The United States was founded by immigrants, and this could be one reason that American laws are designed to allow non-citizens living in the country to obtain some of the benefits of American society and culture. However, non-citizens do not have exactly the same rights as American citizens do in Florida or in any other state. One example is how estate planning laws treat non-citizen spouses differently.

Usually, estate planning laws will allow an individual to leave an unlimited amount of assets to his or her spouse without being subject to the estate tax, as long as both spouses are citizens. However, current laws do not allow the usual unlimited exemptions for leaving estate assets to a non-citizen spouse. Therefore, if a citizen dies and leaves his or her non-citizen spouse assets, the spouse must obtain citizenship by the time the estate tax return is due to the IRS.

On the other hand, there are other options available to help solve this issue regarding a non-citizen spouse.

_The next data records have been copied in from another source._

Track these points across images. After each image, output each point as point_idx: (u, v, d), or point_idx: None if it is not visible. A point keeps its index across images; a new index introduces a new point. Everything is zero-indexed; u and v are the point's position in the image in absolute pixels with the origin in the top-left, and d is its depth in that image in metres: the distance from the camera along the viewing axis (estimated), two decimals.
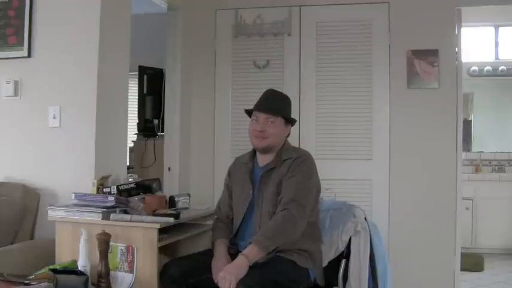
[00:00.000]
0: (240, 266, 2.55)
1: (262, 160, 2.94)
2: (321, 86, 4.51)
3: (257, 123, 2.89)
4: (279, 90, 3.15)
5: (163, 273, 2.77)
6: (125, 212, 2.93)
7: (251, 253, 2.60)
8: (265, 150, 2.91)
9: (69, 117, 3.42)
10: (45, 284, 2.50)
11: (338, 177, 4.32)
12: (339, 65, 4.48)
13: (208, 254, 2.87)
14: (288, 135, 2.98)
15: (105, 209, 2.86)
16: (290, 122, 2.96)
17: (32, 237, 3.36)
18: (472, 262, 5.65)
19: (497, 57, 7.20)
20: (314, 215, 2.87)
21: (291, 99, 4.21)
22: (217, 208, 3.13)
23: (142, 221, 2.84)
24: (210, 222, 3.51)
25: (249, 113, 2.98)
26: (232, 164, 3.15)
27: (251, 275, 2.53)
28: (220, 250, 2.83)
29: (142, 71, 5.29)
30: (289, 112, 2.98)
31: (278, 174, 2.84)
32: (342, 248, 2.94)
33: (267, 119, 2.87)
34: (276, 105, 2.92)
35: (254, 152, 3.00)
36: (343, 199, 3.32)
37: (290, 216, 2.68)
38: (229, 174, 3.11)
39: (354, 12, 4.48)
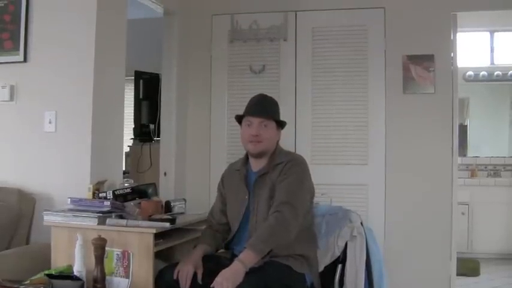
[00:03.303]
0: (236, 271, 2.52)
1: (256, 165, 2.94)
2: (317, 90, 4.51)
3: (251, 127, 2.87)
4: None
5: (159, 279, 2.77)
6: (121, 217, 2.92)
7: (247, 258, 2.57)
8: (260, 155, 2.90)
9: (65, 122, 3.41)
10: None
11: (334, 182, 4.32)
12: (334, 70, 4.49)
13: (204, 259, 2.87)
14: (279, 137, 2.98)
15: (101, 214, 2.86)
16: (281, 126, 2.96)
17: (27, 242, 3.35)
18: (468, 267, 5.64)
19: (492, 63, 7.22)
20: (309, 219, 2.87)
21: (287, 104, 4.22)
22: (209, 215, 3.13)
23: (138, 226, 2.83)
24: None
25: (239, 121, 2.98)
26: (226, 170, 3.15)
27: (247, 281, 2.52)
28: (195, 252, 2.85)
29: (139, 75, 5.29)
30: (279, 115, 2.97)
31: (271, 179, 2.83)
32: (338, 253, 2.95)
33: (261, 122, 2.85)
34: (268, 108, 2.92)
35: (247, 158, 3.00)
36: (339, 204, 3.32)
37: (282, 218, 2.66)
38: (222, 180, 3.11)
39: (349, 17, 4.49)
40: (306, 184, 2.83)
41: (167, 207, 3.37)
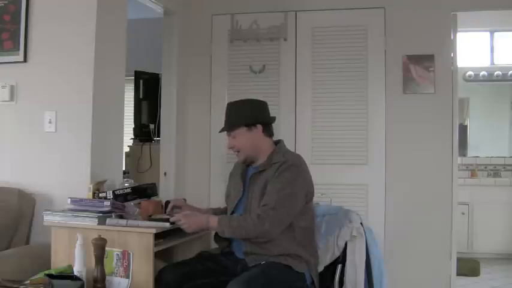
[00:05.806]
0: (201, 223, 2.82)
1: (256, 162, 2.98)
2: (317, 90, 4.50)
3: (228, 141, 3.00)
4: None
5: (159, 279, 2.78)
6: (121, 217, 2.93)
7: (212, 224, 2.79)
8: (247, 161, 2.98)
9: (65, 122, 3.41)
10: None
11: (334, 182, 4.31)
12: (334, 70, 4.48)
13: (204, 258, 2.88)
14: (266, 132, 2.97)
15: (101, 214, 2.86)
16: (255, 124, 2.93)
17: (27, 242, 3.35)
18: (468, 267, 5.64)
19: (492, 63, 7.22)
20: (307, 219, 2.86)
21: (287, 104, 4.20)
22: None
23: (138, 226, 2.83)
24: None
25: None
26: (233, 167, 3.20)
27: (247, 281, 2.53)
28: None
29: (139, 75, 5.29)
30: (246, 117, 2.94)
31: (265, 177, 2.84)
32: (337, 253, 2.95)
33: (229, 135, 2.98)
34: (228, 121, 2.99)
35: None
36: (339, 204, 3.32)
37: (261, 224, 2.68)
38: (233, 168, 3.19)
39: (349, 17, 4.48)
40: (297, 188, 2.80)
41: (167, 207, 3.37)
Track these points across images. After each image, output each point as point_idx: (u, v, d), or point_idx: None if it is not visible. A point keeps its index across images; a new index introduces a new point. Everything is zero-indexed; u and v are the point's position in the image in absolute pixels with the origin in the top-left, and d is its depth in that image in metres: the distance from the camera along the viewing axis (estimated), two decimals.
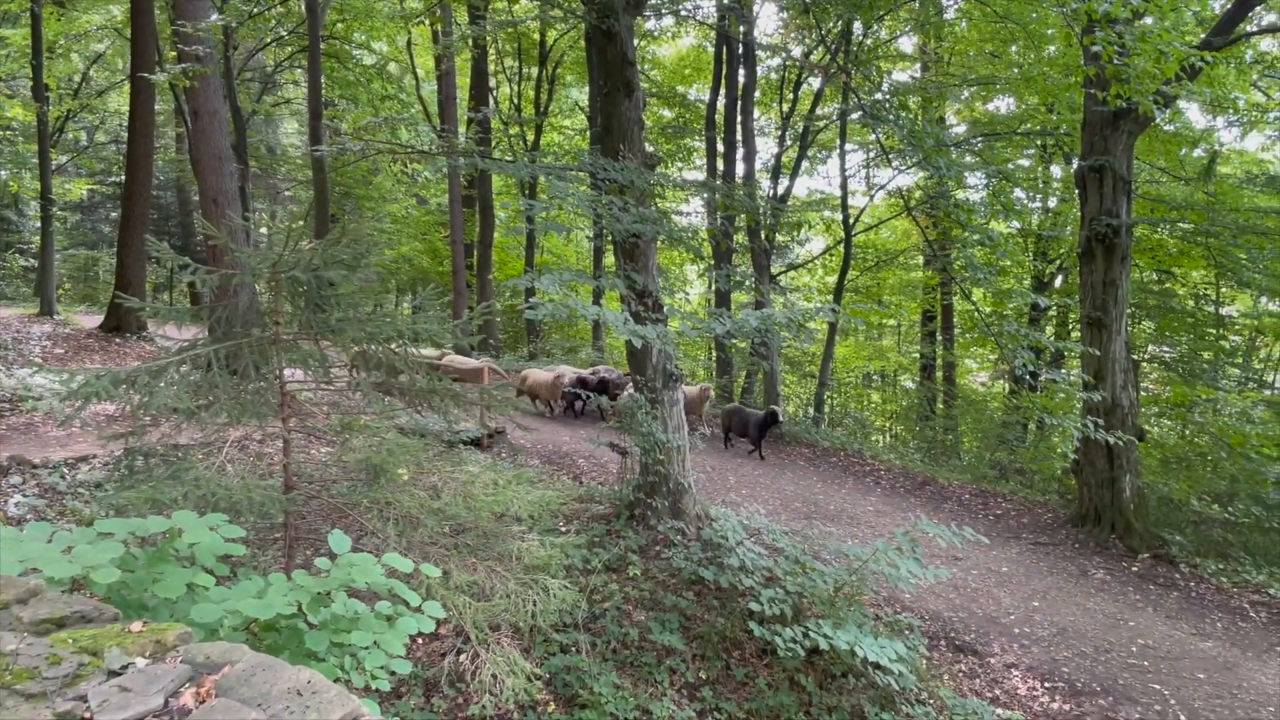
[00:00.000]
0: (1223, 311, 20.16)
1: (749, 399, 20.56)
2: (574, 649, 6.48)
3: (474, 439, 11.44)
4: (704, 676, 6.56)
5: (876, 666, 6.34)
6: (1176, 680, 7.79)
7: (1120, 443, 10.82)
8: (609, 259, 26.46)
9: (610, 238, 8.73)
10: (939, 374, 27.25)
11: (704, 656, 6.78)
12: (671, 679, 6.47)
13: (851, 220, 21.51)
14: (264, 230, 31.91)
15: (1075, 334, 21.05)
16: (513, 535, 6.80)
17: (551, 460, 12.16)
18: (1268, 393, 19.43)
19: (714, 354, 27.81)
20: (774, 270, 22.95)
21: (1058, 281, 23.55)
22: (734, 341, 18.82)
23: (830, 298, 23.89)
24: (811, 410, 22.45)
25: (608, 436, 10.27)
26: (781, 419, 14.92)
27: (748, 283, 16.75)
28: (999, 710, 6.95)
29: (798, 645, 6.26)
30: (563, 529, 8.60)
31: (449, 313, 20.04)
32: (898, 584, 6.64)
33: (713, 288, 27.93)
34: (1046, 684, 7.52)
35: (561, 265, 26.59)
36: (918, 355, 28.97)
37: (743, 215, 18.61)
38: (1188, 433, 17.19)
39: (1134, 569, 11.20)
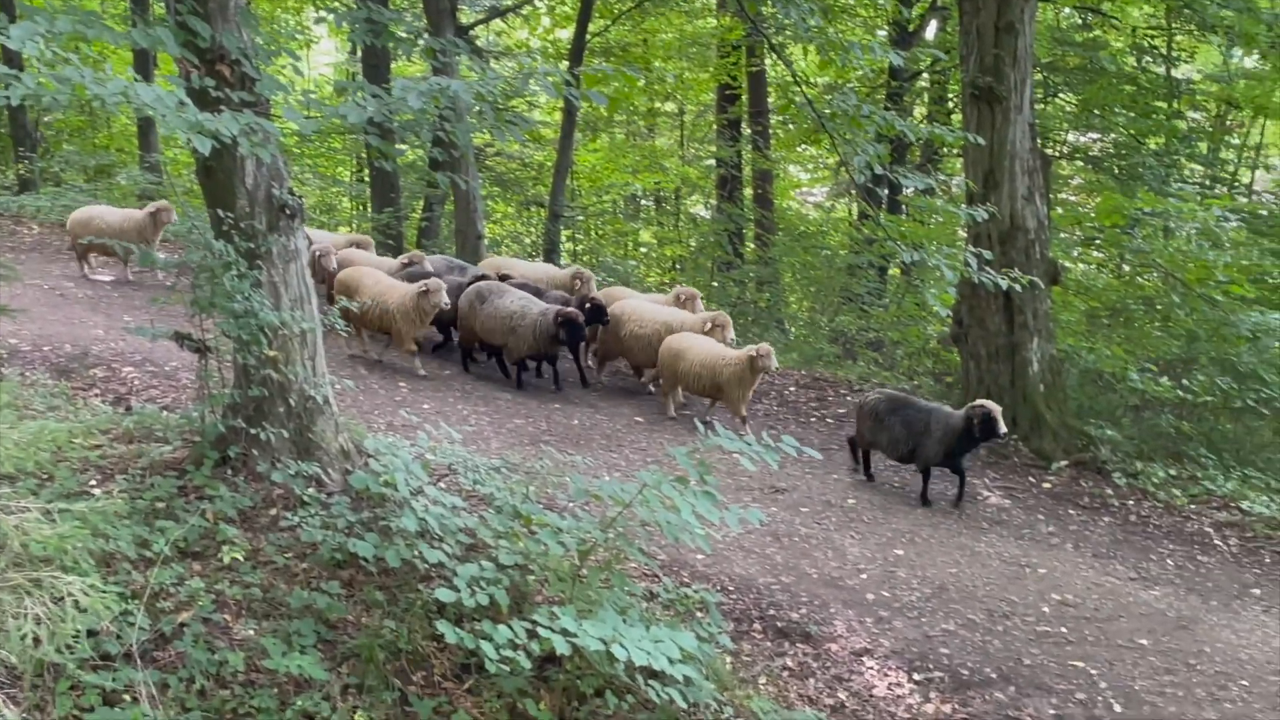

One possible solution would be to utilize a qualified domestic trust (QDOT). The assets set to be inherited by the non-citizen spouse will be put into the trust which will defer the estate tax bill on the assets until the spouse withdraws assets or money from the account. This can buy a non-citizen spouse more time to obtain citizenship in order to avoid tax liabilities.

Along with avoiding tax liabilities, there are many other goals associated with estate planning in Florida. However, every case is different, which means a estate planning instrument that works for one person may not work for another individual’s estate planning goals. Therefore, it is important to have a good understanding of estate planning laws when forming an estate plan.